ダチョウが飛ぶ日~知能と知性byハマトン

「頭が良い」というのはどういうことだろうか。
19世紀イギリスの随筆家P.G.ハマトンは「頭の良さ」を知能(インテリジェンス)と知性(インテレクト)に分けて論じている。
ハマトンによれば、知能とは目の前のタスクを間違いなくうまく処理する実務的な能力だ。それに対し知性はものごと全体を高い次元から把握する能力である(ハマトン『知的生活』講談社学術文庫1991年 p.522。最近出た三笠書房版の『新版 ハマトンの知的生活』ではこのパートは割愛されているので注意)。

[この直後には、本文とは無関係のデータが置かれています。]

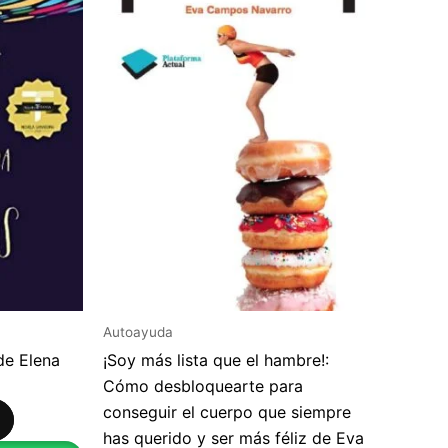
Autoayuda
de Elena
¡Soy más lista que el hambre!:
Cómo desbloquearte para
conseguir el cuerpo que siempre
has querido y ser más féliz de Eva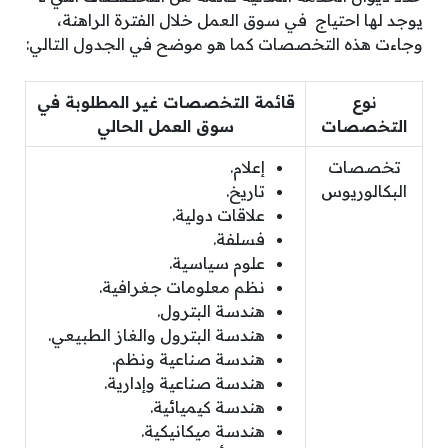
يوجد لها احتياج في سوق العمل خلال الفترة الراهنة،
وجاءت هذه التخصصات كما هو موضح في الجدول التالي:
نوع
قائمة التخصصات غير المطلوبة في
التخصصات
سوق العمل الحالي
تخصصات
إعلام.
البكالوريوس
تاريخ.
علاقات دولية.
فسلفة.
علوم سياسية.
نظم معلومات جغرافية.
هندسة البترول.
هندسة البترول والغاز الطبيعي.
هندسة صناعية ونظم.
هندسة صناعية وإدارية.
هندسة كيميائية.
هندسة ميكانيكية.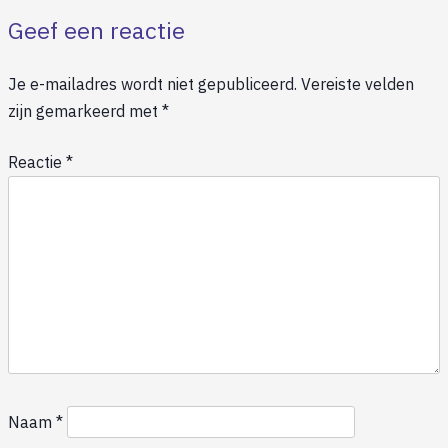
Geef een reactie
Je e-mailadres wordt niet gepubliceerd.
Vereiste velden
zijn gemarkeerd met
*
Reactie
*
Naam
*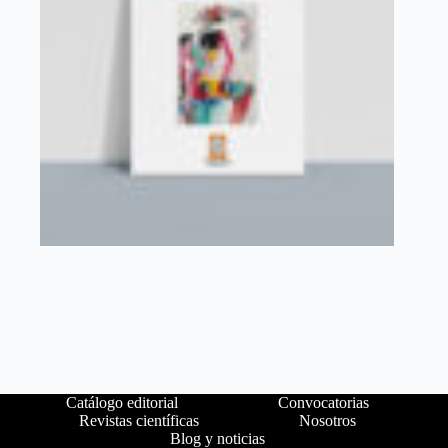
Catálogo editorial
Convocatorias
Revistas científicas
Nosotros
Blog y noticias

ハマトンは実務的な能力である知能を「ダチョウの歩く力」、ものごと全体を瞬時にして俯瞰し把握する知性を「ワシなどの飛ぶ力」に例えている。
 
ハマトンは、知能を使うことにとらわれていると知性が働かないという。目の前の実務に追われていると「智慧ある直感力」(訳者である下谷和幸氏の表現。新版あとがきより)である知性が働く余地がないということだろう。
 
しかし、知能と知性を別物ととらえるのは危険だろう。
目の前のタスクを「ある程度」きちんとこなせない者が、いきなり高みからものごと全体を正確に把握し判断することはできない。
実務をおろそかにして一足飛びに知性を身につけようとするならば、動画サイトでおかしなお勉強動画「10分で全部わかる◯◯」みたいなものの餌食になるだけだ。
九九が出来なければ高等数学は出来ないし、バイエルも弾けなければ交響曲は書けない(たぶん)。
 
だから、ものごと全体を高い次元から把握し正確な判断を下せる知性(インテレクト)を身につけたければまずは知能(インテリジェンス)を使って地道に、力強く着実にこなしていかなければならない。
いつか天空高く飛翔したいと願うダチョウのように、まずは力いっぱい地上を踏み締めていくのだ。